Footage of the raining bombs, the invading troops, the countless deaths, the displacement, the tears and sorrow of those fleeing the violence, mourning the loss of their loved ones and the destruction of the place they called home was also accompanying the news. I was engulfed in a heavy sense of numbness having had seen it. The horror was paralyzing, how human lives instantly faded into obscurity.

Amidst the intense emotions, the sight of the people protesting the war wouldn’t stop flashing in my head. There was something about the protest I saw on TV that night. Something I couldn’t articulate but was somehow able to deeply feel. Something I still carry with me today to help me understand the country and the world I live in, their realities, complexities, and contradictions.

The world is replete with history of violence, oppression, and marginalization. War, poverty, racism, sexism, sectarianism continue to form the essence of our present reality. Some lives are given recognition and some aren’t. Some voices are heard and some are ignored. Coming to terms with this harsh reality compels us to accept the fact that we live in a world that is unequal.

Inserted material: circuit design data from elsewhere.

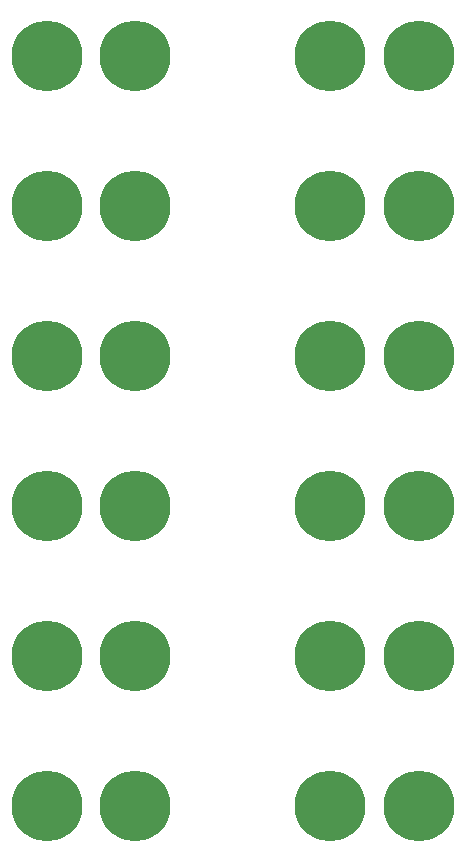
<source format=gbr>
G04 #@! TF.FileFunction,Soldermask,Top*
%FSLAX46Y46*%
G04 Gerber Fmt 4.6, Leading zero omitted, Abs format (unit mm)*
G04 Created by KiCad (PCBNEW 4.0.7-e2-6376~58~ubuntu16.04.1) date Mon Sep 11 21:05:43 2017*
%MOMM*%
%LPD*%
G01*
G04 APERTURE LIST*
%ADD10C,0.100000*%
%ADD11C,6.000000*%
G04 APERTURE END LIST*
D10*
D11*
X142875000Y-62230000D03*
X150375000Y-62230000D03*
X142875000Y-74930000D03*
X150375000Y-74930000D03*
X142875000Y-87630000D03*
X150375000Y-87630000D03*
X142875000Y-100330000D03*
X150375000Y-100330000D03*
X142875000Y-113030000D03*
X150375000Y-113030000D03*
X142875000Y-125730000D03*
X150375000Y-125730000D03*
X126365000Y-62230000D03*
X118865000Y-62230000D03*
X126365000Y-74930000D03*
X118865000Y-74930000D03*
X126365000Y-87630000D03*
X118865000Y-87630000D03*
X126365000Y-100330000D03*
X118865000Y-100330000D03*
X126365000Y-113030000D03*
X118865000Y-113030000D03*
X126365000Y-125730000D03*
X118865000Y-125730000D03*
M02*

</source>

In an unequal world, the injustice, misery, and suffering the oppressed and the marginalized among us are subjected to seem perpetual. The precariousness of their lives is perpetuated and aggravated by systems that are built to exclude, marginalize, and exploit – systems that are never built to accommodate their existence – systems that are run by power and enabled by those who benefit from them.

The operations of these systems result in dehumanization of those living on the margins of society. Dehumanization is necessary to justify the denial not only of their right to survival, but also their right to good life. This is evident in the narratives surrounding these precarious lives – how their lives are reduced to numbers and treated as an academic matter or a matter of opinion.

In the face of the seemingly indestructible oppressing power, choosing to stand idly by, letting oneself immerse in a sense powerlessness and indifference is undeniably appealing. Any opposition to the injustice plaguing the world we share seems futile given the might of the systems that is confronting us.

Why do we resist? One might ask, when defeat appears to be the only possible answer to the question.

As humans who are also known to be a walking contradiction, it would also be an impossibility for us to escape from being moved by the injustice around us. With this consciousness, we would inevitably find ourselves to be at constant war with the world we live in, the pain it carries in its hand, and the unimaginable atrocities it inflicts on those we share our common bond of humanity with. These warring emotions would consequently demand that something is done. To transform these emotions into action is to breathe meaning into the bond that binds us – the bond that would save us from fading into bottomless oblivion.

Throughout history, we have witnessed scores of courageous men and women fighting tirelessly on different fronts to protect the pristine bond we share. Some live to tell their stories and some don’t. Some pay for what they believe in and stand for with their lives. Tears, loss, humiliation, and alienation appear to be the recurring themes in stories of their struggles.

Remembrance of past struggles, no matter how tragic the stories, has a way of teaching us that not all is lost. It takes immense faith to plant seeds of hope not knowing if they would survive and grow into a force that would unshackle the chain that is choking us. It also takes immeasurable perseverance to replant those seeds of hope after they get brutally crushed by the power that is standing in the way. It requires an unconditional conviction to persistently insist that a fractured hope is still a hope.

Nobody can guarantee that the struggle to reclaim what is rightfully ours would eventually be victorious, not in the literal sense of the word. But the meaning is in the attempt, as it has always been. We resist to honour our shared humanity. We resist because our liberation is contingent on the liberation of the damned among us. We resist simply because we have a right to be free.